- **Instructions to follow**: Where a line of the records holds the string "libs", copy that line.

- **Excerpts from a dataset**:
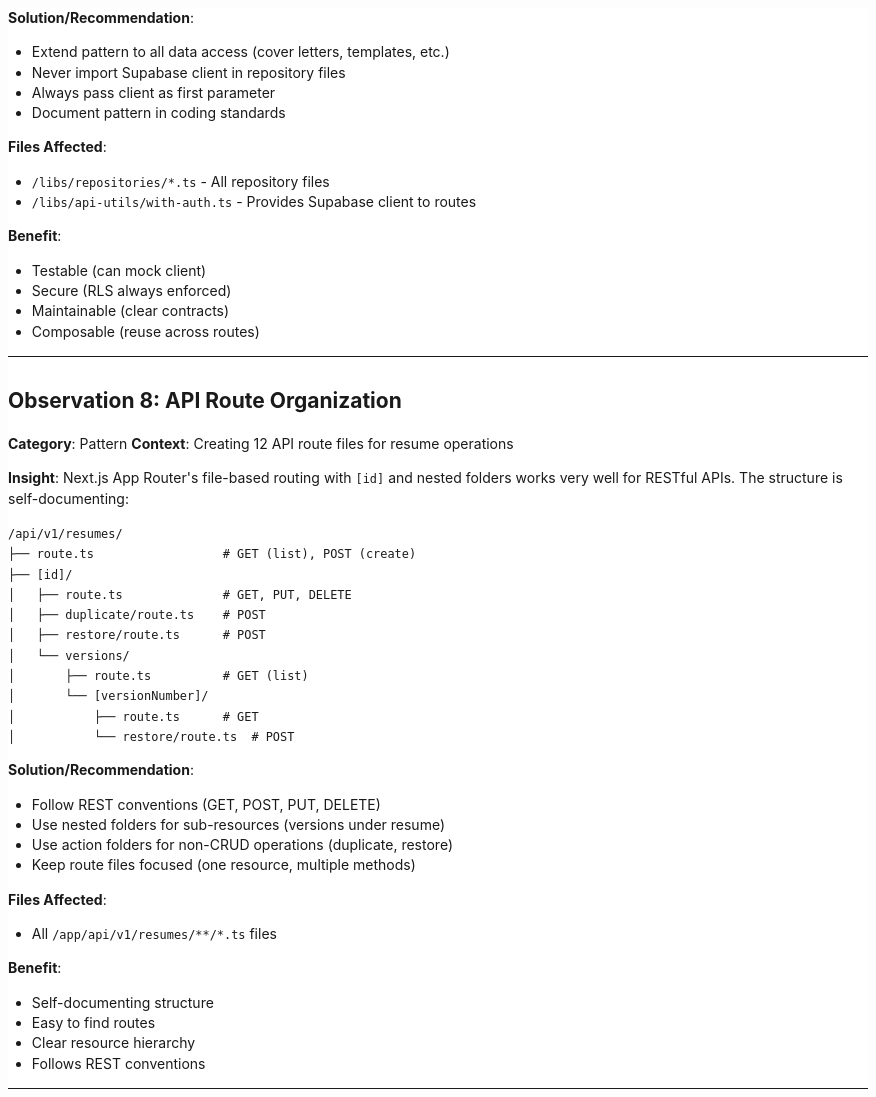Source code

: **Solution/Recommendation**:
- Extend pattern to all data access (cover letters, templates, etc.)
- Never import Supabase client in repository files
- Always pass client as first parameter
- Document pattern in coding standards

**Files Affected**:
- `/libs/repositories/*.ts` - All repository files
- `/libs/api-utils/with-auth.ts` - Provides Supabase client to routes

**Benefit**:
- Testable (can mock client)
- Secure (RLS always enforced)
- Maintainable (clear contracts)
- Composable (reuse across routes)

---

## Observation 8: API Route Organization

**Category**: Pattern
**Context**: Creating 12 API route files for resume operations

**Insight**:
Next.js App Router's file-based routing with `[id]` and nested folders works very well for RESTful APIs. The structure is self-documenting:

```
/api/v1/resumes/
├── route.ts                  # GET (list), POST (create)
├── [id]/
│   ├── route.ts              # GET, PUT, DELETE
│   ├── duplicate/route.ts    # POST
│   ├── restore/route.ts      # POST
│   └── versions/
│       ├── route.ts          # GET (list)
│       └── [versionNumber]/
│           ├── route.ts      # GET
│           └── restore/route.ts  # POST
```

**Solution/Recommendation**:
- Follow REST conventions (GET, POST, PUT, DELETE)
- Use nested folders for sub-resources (versions under resume)
- Use action folders for non-CRUD operations (duplicate, restore)
- Keep route files focused (one resource, multiple methods)

**Files Affected**:
- All `/app/api/v1/resumes/**/*.ts` files

**Benefit**:
- Self-documenting structure
- Easy to find routes
- Clear resource hierarchy
- Follows REST conventions

---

- **Written answer**:
- `/libs/repositories/*.ts` - All repository files
- `/libs/api-utils/with-auth.ts` - Provides Supabase client to routes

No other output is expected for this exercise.